Your answer must be every line of the data that holds the string "Verificato".

═════ SOURCE DATA

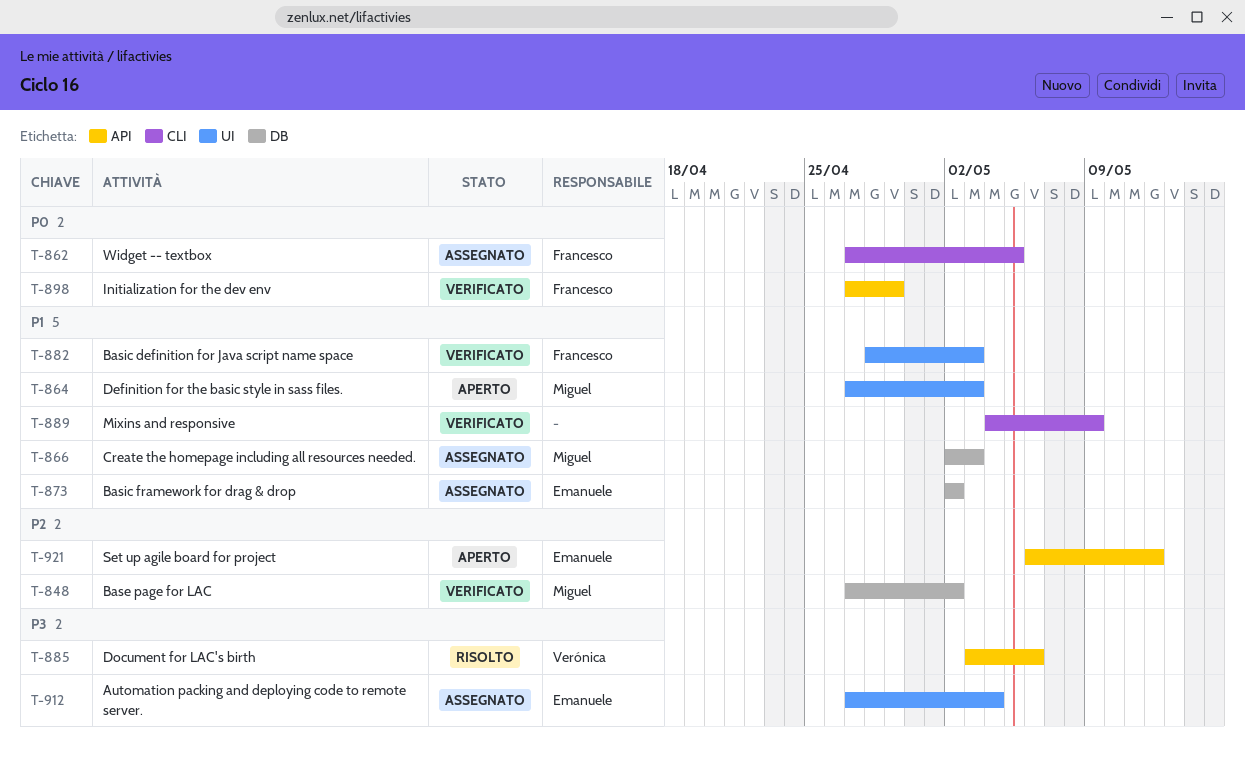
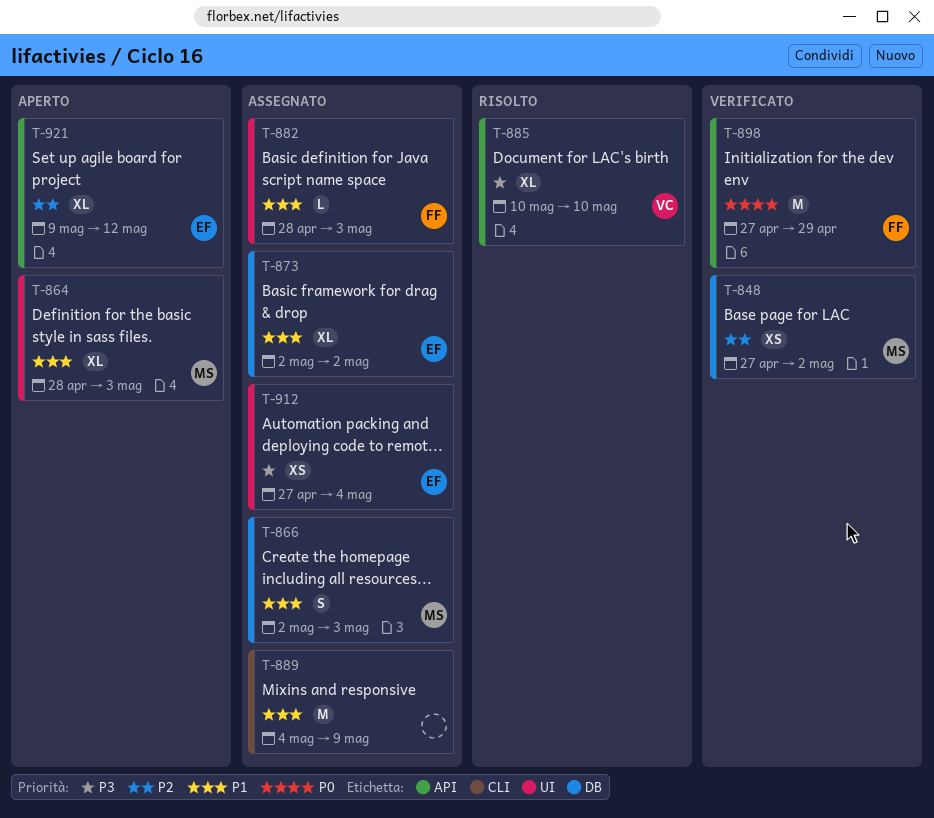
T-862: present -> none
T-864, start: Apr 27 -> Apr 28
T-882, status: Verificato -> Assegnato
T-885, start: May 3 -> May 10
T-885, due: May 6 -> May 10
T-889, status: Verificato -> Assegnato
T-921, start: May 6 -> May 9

══════════
═════ SOURCE DATA

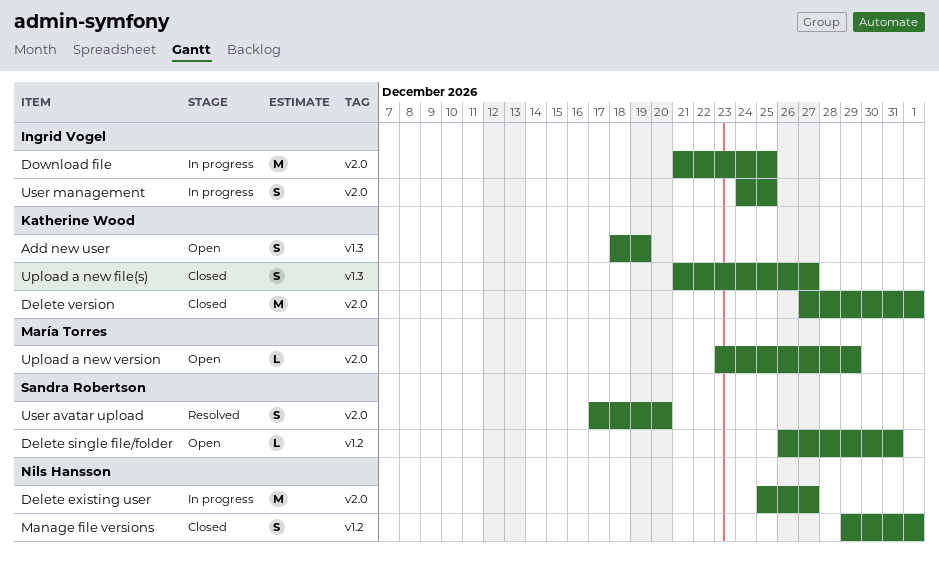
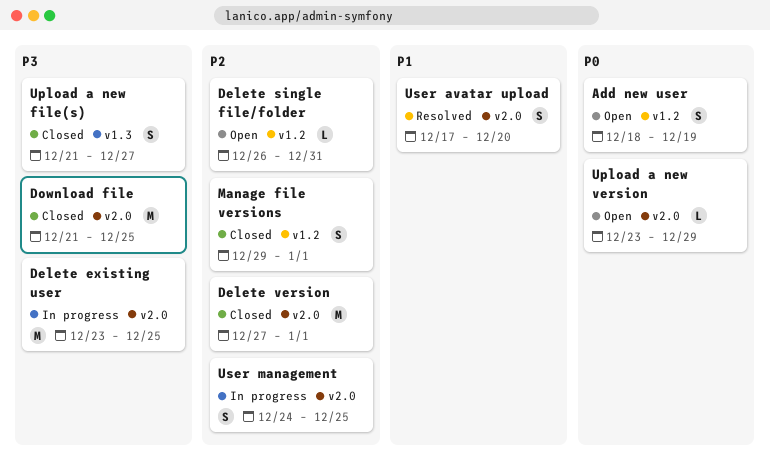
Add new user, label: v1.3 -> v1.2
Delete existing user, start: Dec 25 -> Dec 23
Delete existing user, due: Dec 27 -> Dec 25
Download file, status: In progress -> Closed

══════════

RESULT BELOW
T-882, status: Verificato -> Assegnato
T-889, status: Verificato -> Assegnato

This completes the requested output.